> [INFORMATION PROVIDED]:
....................
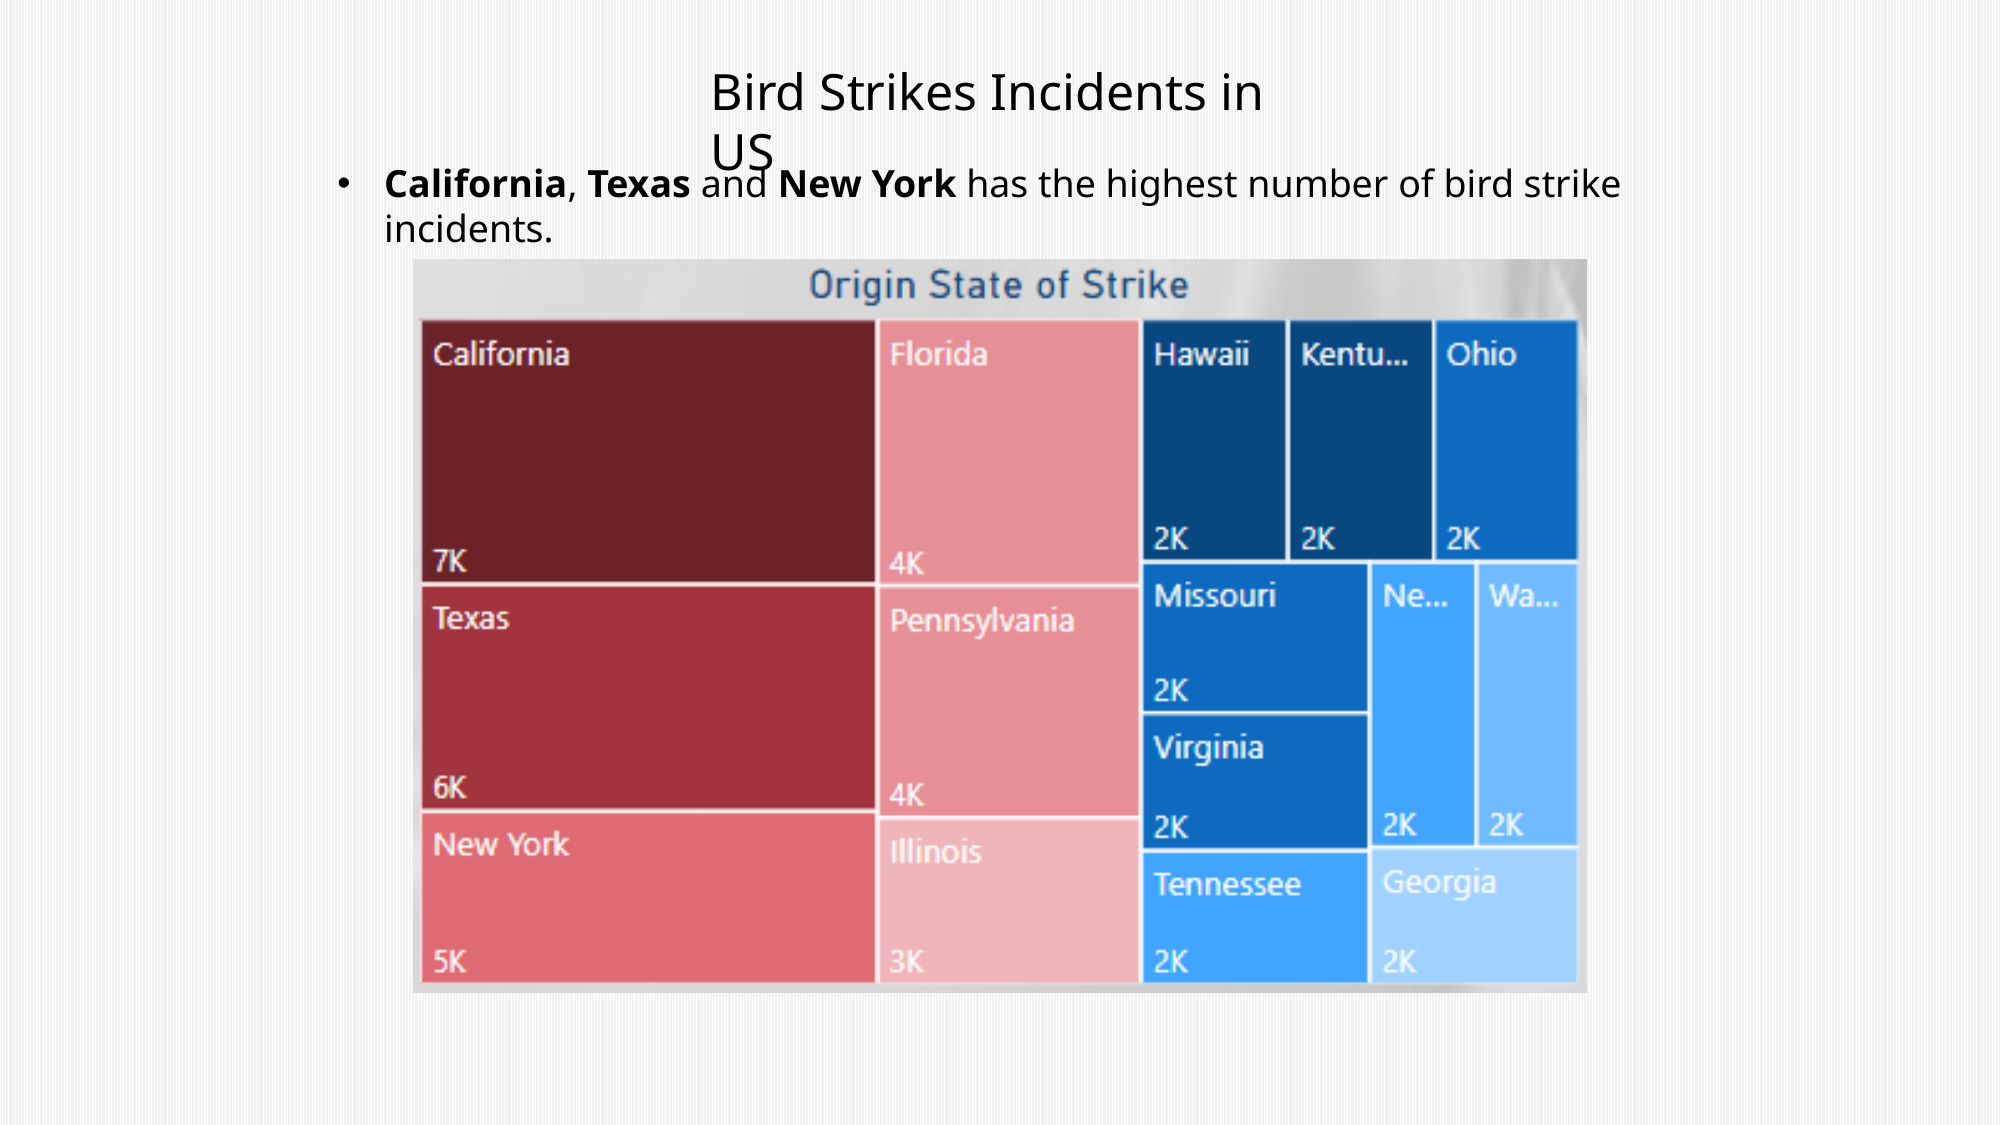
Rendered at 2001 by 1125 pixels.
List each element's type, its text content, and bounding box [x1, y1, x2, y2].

picture [413, 259, 1587, 993]
text_box Bird Strikes Incidents in US [695, 53, 1305, 152]
text_box California, Texas and New York has the highest number of bird strike incidents. [322, 152, 1678, 257]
....................
Using the data above, print every line exactly, omitting pictures.

> [REPLY]:
Rendered at 2001 by 1125 pixels.
List each element's type, its text content, and bounding box [x1, y1, x2, y2].

picture [413, 259, 1587, 993]
text_box Bird Strikes Incidents in US [695, 53, 1305, 152]
text_box California, Texas and New York has the highest number of bird strike incidents. [322, 152, 1678, 257]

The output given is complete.